Grupo islamista promete não abrigar organizações terroristas e diz querer uma solução negociada com o governo de Cabul.

Numa conferência de imprensa realizada na capital russa, os talibãs afirmaram que já controlam 85% do território afegão, uma alegação que não foi desmentida de imediato pelas autoridades de Cabul. Na última vez que o grupo islamista havia comunicado sobre os ganhos territoriais, a contagem ia num terço dos 421 distritos do país, agora dizem ter tomado 250 distritos. Este anúncio dá-se horas depois de o presidente norte-americano ter voltado a defender a retirada total das tropas daquele país.

Os talibãs são considerados como uma organização terrorista para a Rússia, mas isso não impediu Moscovo de receber uma delegação. A missão dos talibãs tinha como objetivo declarado tranquilizar os russos e seus aliados na região: nesta semana cerca de mil militares afegãos fugiram para o Tajiquistão na sequência de combates, da tomada de território e da passagem fronteiriça para o país onde a Rússia tem uma base militar.

Os anteriores ocupantes do Afeganistão, aquando da União Soviética, voltaram a ter um papel importante na região, agora como mediadores. Nos últimos meses receberam várias rondas negociais, a última das quais em março, com talibãs. Para o porta-voz do Kremlin, o facto de a organização estar etiquetada como terrorista é agora secundário e ter os talibãs como interlocutores é "necessário, dada a intensidade com que a situação no Afeganistão se está a desenvolver, como se está a desenvolver a situação na fronteira entre o Afeganistão e o Tajiquistão", disse Dmitri Peskov.

Em Moscovo, os talibãs prometeram cumprir o acordo firmado com os Estados Unidos de que "não permitirão que ninguém, nenhum indivíduo, nenhuma entidade utilize o solo do Afeganistão contra um país vizinho, um país da região ou um país do mundo, incluindo os Estados Unidos e os seus aliados". A invasão dos EUA ao Afeganistão e consequente expulsão dos talibãs do poder deveu-se ao facto de os fundamentalistas afegãos manterem boas relações com a Al-Qaeda.

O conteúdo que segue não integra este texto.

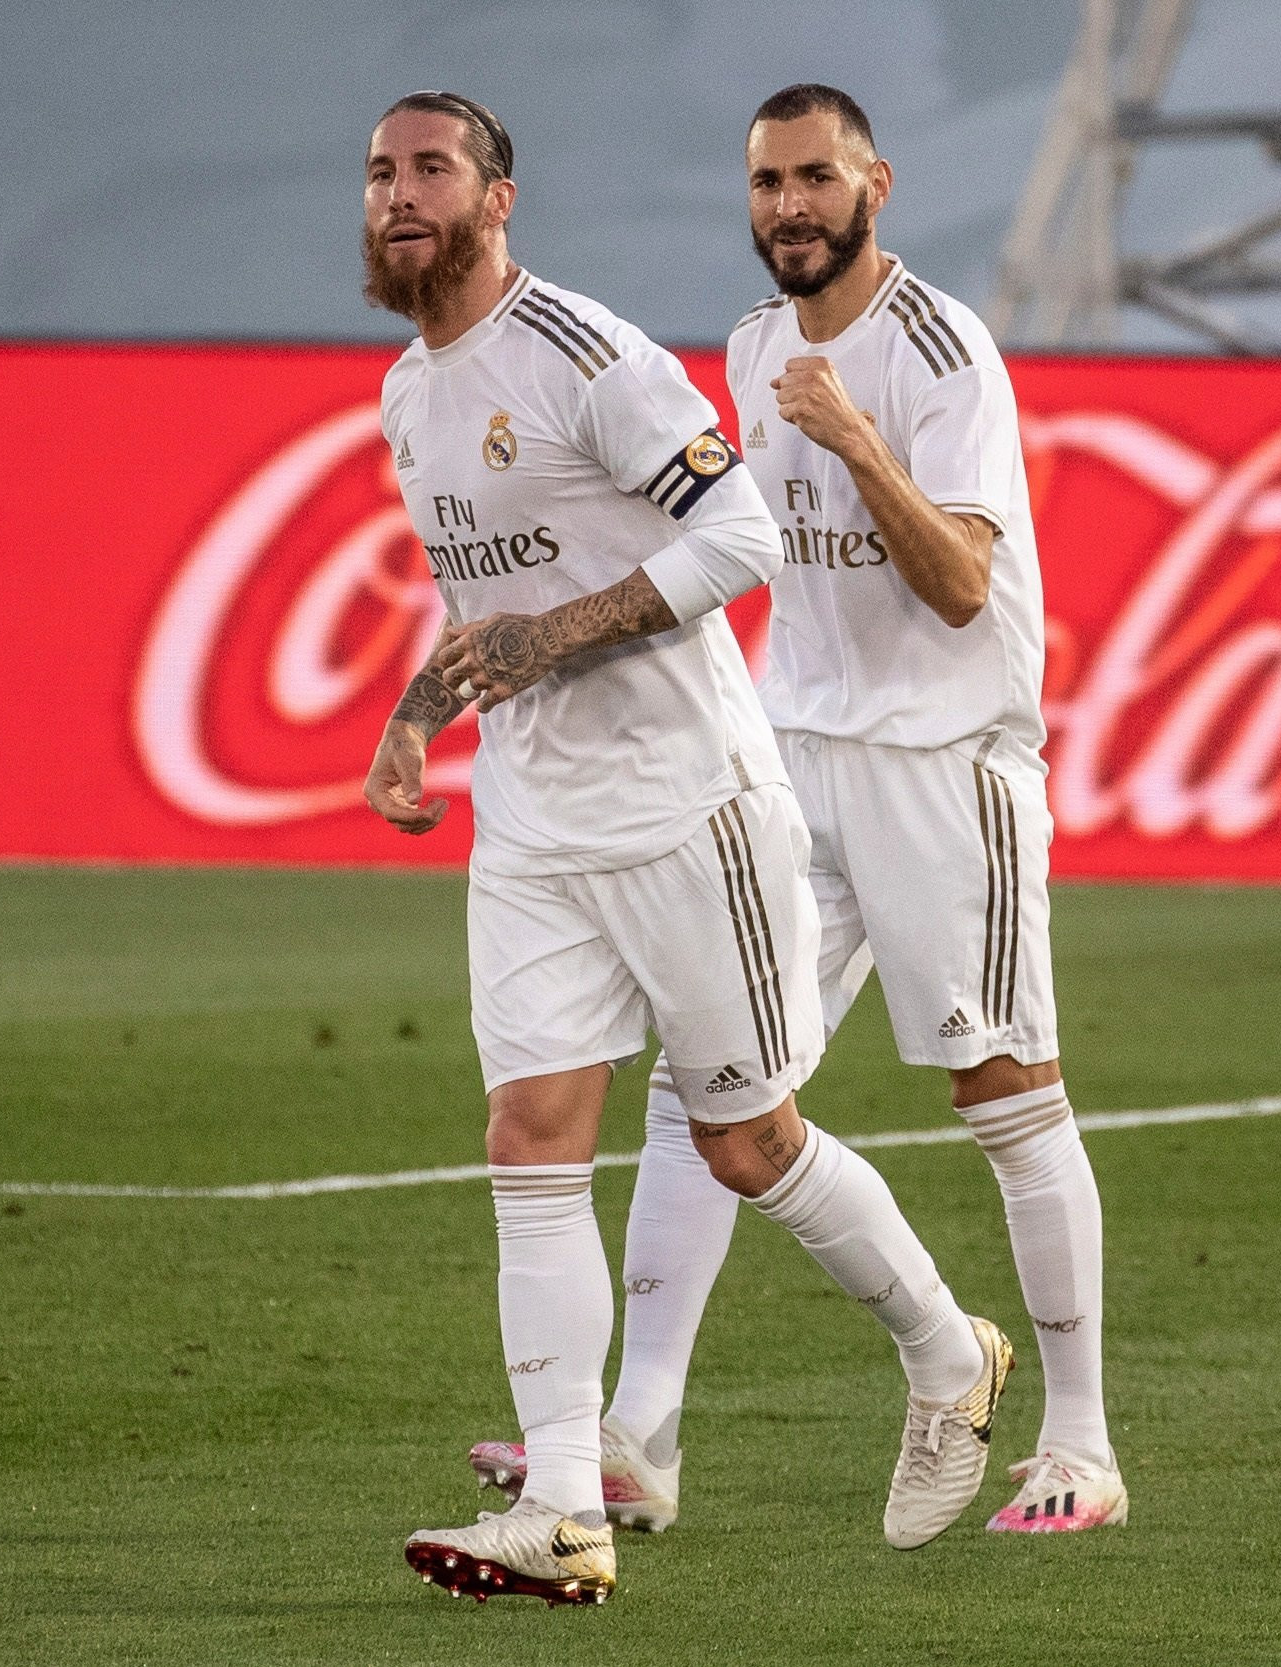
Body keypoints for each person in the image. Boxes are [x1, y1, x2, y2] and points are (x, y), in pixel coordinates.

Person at [360, 90, 1013, 1606]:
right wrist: (418, 712)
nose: (401, 195)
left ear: (498, 198)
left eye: (433, 169)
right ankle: (572, 1504)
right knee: (531, 1132)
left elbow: (741, 537)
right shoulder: (408, 392)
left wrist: (564, 632)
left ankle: (944, 1342)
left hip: (685, 808)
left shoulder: (582, 356)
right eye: (382, 173)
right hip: (531, 819)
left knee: (744, 1139)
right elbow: (484, 605)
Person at [469, 84, 1127, 1538]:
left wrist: (851, 434)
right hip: (789, 756)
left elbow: (960, 584)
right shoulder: (753, 345)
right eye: (768, 182)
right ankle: (638, 1434)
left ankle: (1079, 1440)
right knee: (710, 1082)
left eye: (816, 177)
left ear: (874, 183)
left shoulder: (943, 351)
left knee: (1003, 1090)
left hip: (945, 764)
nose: (790, 206)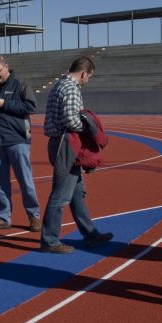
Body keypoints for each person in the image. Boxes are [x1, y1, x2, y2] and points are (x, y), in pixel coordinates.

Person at [39, 55, 113, 253]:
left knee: (76, 193)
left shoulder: (59, 85)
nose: (87, 80)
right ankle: (49, 240)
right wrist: (90, 128)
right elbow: (72, 121)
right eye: (89, 76)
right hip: (65, 145)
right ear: (83, 73)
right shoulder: (71, 88)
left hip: (61, 143)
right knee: (60, 195)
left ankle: (90, 234)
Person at [0, 55, 41, 232]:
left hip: (17, 140)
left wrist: (5, 104)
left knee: (25, 180)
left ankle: (34, 216)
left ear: (6, 67)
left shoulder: (20, 83)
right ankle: (3, 217)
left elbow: (30, 107)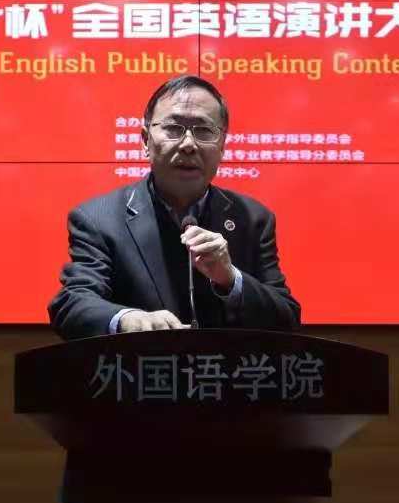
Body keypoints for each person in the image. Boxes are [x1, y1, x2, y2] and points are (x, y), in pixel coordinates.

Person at [48, 75, 300, 340]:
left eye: (204, 131)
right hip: (142, 364)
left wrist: (231, 279)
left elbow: (287, 318)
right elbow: (72, 304)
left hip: (224, 366)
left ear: (222, 146)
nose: (189, 144)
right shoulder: (99, 219)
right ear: (145, 140)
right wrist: (128, 319)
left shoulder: (253, 219)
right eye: (173, 128)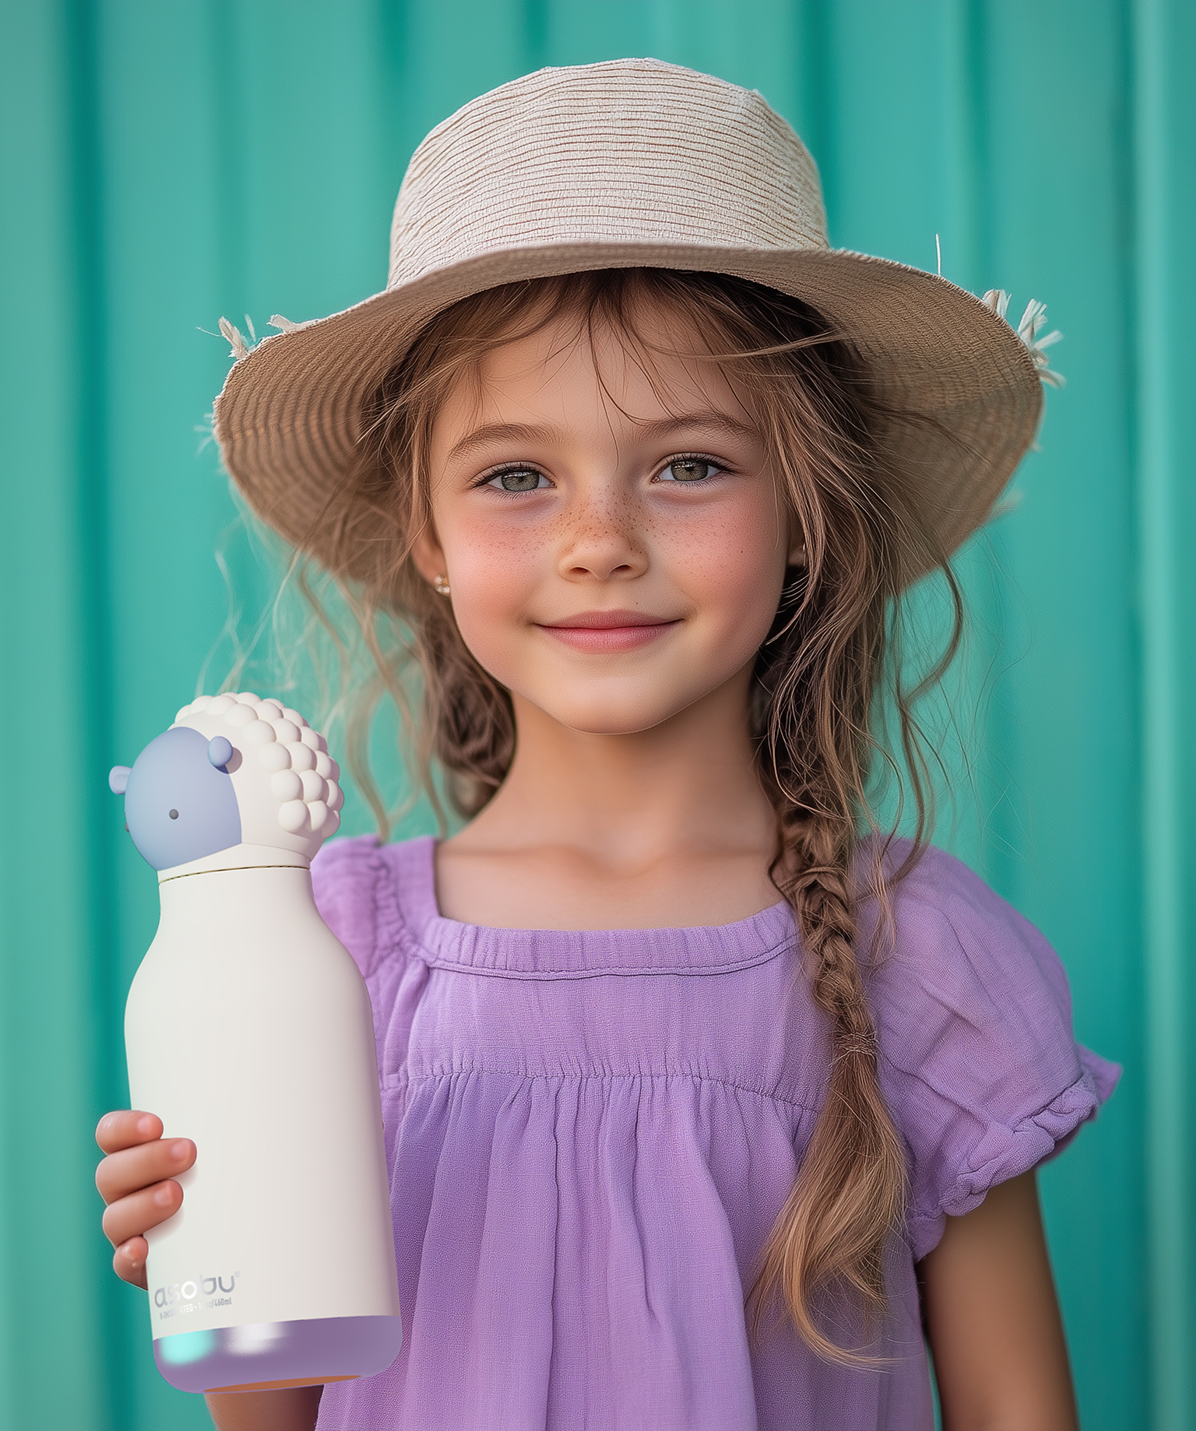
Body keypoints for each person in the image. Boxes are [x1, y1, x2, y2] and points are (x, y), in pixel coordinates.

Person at [94, 59, 1118, 1431]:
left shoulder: (917, 953)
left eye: (690, 463)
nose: (598, 541)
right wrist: (216, 1261)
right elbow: (279, 1411)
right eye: (516, 475)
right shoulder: (329, 952)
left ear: (807, 512)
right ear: (426, 533)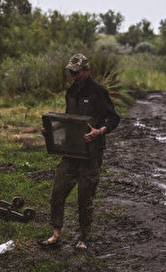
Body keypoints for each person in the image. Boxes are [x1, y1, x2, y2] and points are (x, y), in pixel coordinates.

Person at [40, 53, 120, 250]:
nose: (73, 76)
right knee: (58, 191)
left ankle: (83, 236)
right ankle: (56, 233)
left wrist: (99, 131)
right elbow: (69, 119)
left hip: (91, 153)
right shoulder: (71, 91)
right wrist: (52, 130)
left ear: (86, 70)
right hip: (71, 150)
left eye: (76, 72)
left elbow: (114, 118)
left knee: (85, 196)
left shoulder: (98, 91)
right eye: (71, 72)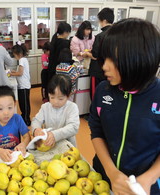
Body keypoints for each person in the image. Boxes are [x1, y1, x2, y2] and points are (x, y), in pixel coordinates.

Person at [89, 18, 160, 195]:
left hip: (144, 186)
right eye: (105, 58)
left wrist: (149, 178)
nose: (104, 66)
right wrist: (111, 173)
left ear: (139, 59)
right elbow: (96, 131)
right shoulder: (103, 90)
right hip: (102, 177)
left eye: (112, 59)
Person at [32, 74, 80, 147]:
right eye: (52, 97)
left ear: (68, 95)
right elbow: (36, 120)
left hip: (67, 145)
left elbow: (73, 127)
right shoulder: (45, 107)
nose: (55, 102)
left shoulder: (72, 107)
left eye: (60, 98)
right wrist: (36, 129)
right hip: (48, 144)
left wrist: (55, 135)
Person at [0, 86, 30, 162]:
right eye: (0, 109)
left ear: (14, 104)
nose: (6, 113)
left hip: (15, 156)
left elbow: (27, 136)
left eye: (9, 107)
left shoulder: (17, 118)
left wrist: (23, 144)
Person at [86, 8, 114, 100]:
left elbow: (95, 56)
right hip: (111, 71)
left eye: (100, 21)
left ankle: (95, 113)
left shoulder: (100, 36)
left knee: (95, 95)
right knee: (108, 95)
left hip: (98, 71)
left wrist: (87, 53)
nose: (100, 23)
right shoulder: (116, 35)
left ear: (104, 21)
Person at [10, 41, 31, 126]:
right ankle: (24, 117)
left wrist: (11, 74)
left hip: (24, 86)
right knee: (23, 103)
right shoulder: (23, 60)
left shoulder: (22, 60)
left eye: (14, 54)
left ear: (18, 53)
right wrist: (14, 71)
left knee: (25, 104)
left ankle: (27, 120)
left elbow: (20, 73)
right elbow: (20, 71)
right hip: (23, 86)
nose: (14, 57)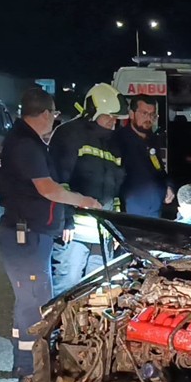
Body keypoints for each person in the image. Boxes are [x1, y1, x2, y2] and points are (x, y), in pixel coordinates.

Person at [0, 87, 100, 381]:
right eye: (53, 113)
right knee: (35, 303)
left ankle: (25, 363)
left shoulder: (26, 141)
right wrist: (84, 201)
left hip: (30, 234)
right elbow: (48, 189)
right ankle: (30, 368)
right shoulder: (26, 145)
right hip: (26, 236)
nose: (54, 118)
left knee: (29, 301)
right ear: (43, 114)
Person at [50, 82, 127, 288]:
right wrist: (66, 219)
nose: (113, 121)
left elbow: (116, 189)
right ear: (94, 111)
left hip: (103, 233)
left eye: (116, 117)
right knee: (68, 286)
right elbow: (59, 181)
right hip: (74, 233)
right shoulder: (70, 135)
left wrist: (116, 227)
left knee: (98, 290)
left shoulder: (113, 142)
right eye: (109, 116)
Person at [117, 96, 175, 218]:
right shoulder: (119, 139)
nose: (149, 118)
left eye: (152, 115)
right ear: (131, 114)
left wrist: (169, 185)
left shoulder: (153, 139)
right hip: (130, 212)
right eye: (144, 113)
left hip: (155, 210)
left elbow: (159, 168)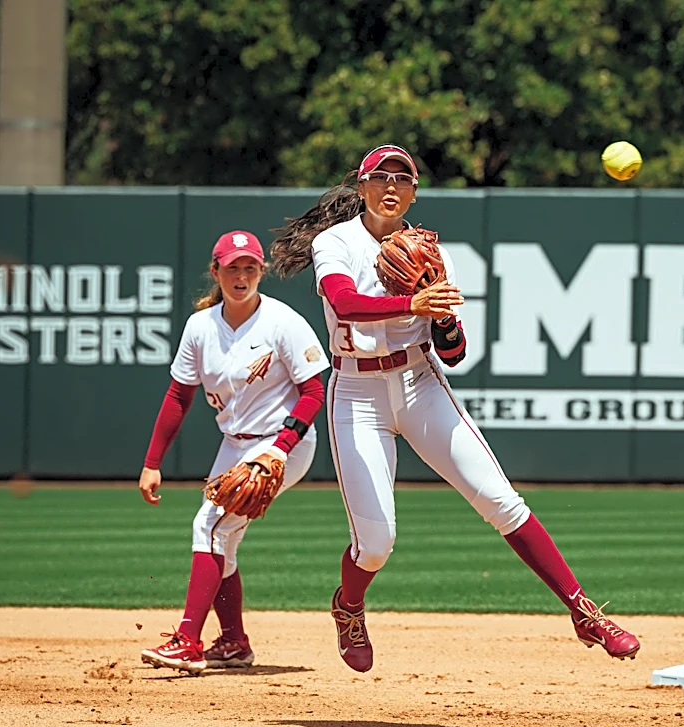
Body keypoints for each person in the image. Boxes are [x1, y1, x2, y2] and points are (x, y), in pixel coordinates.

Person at [270, 145, 640, 673]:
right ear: (362, 186)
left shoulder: (423, 249)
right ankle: (348, 605)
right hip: (358, 392)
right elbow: (345, 302)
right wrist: (412, 304)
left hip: (421, 382)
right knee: (375, 545)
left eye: (404, 179)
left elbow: (455, 353)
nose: (392, 186)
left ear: (414, 192)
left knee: (502, 501)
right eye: (382, 177)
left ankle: (584, 612)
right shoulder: (337, 241)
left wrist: (443, 322)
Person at [139, 230, 329, 675]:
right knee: (223, 539)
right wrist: (152, 462)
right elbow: (177, 396)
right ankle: (233, 643)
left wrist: (279, 451)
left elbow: (313, 391)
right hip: (235, 444)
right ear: (216, 271)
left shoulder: (283, 321)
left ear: (261, 271)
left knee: (208, 525)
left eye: (250, 267)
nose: (241, 275)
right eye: (232, 267)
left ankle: (188, 640)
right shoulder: (201, 327)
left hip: (284, 444)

A nível interno, os talibãs prometeram poupar as capitais de província da guerra e expressaram a esperança de uma "resolução política" com Cabul. "Não vamos capturar capitais de província para não infligir a morte a cidadãos afegãos", disse o negociador talibã Mawlawi Shahabuddin Delawar. Em troca, o grupo extremista exige a libertação de mais prisioneiros talibãs. "Não queremos lutar". Queremos encontrar uma resolução política através de negociações políticas", disse o porta-voz talibã Mohammad Sohail Shaheen.

Na quinta-feira, Joe Biden voltou a falar sobre a retirada dos EUA, tendo antecipado para 31 de agosto a saída dos últimos militares (à exceção do contingente na embaixada). "Não enviarei outra geração de americanos para a guerra no Afeganistão, sem qualquer expectativa razoável de alcançar um resultado diferente", disse. Sobre o futuro do país asiático, comentou que "não é inevitável" que o Afeganistão caia nas mãos dos talibãs, e que depende dos seus líderes.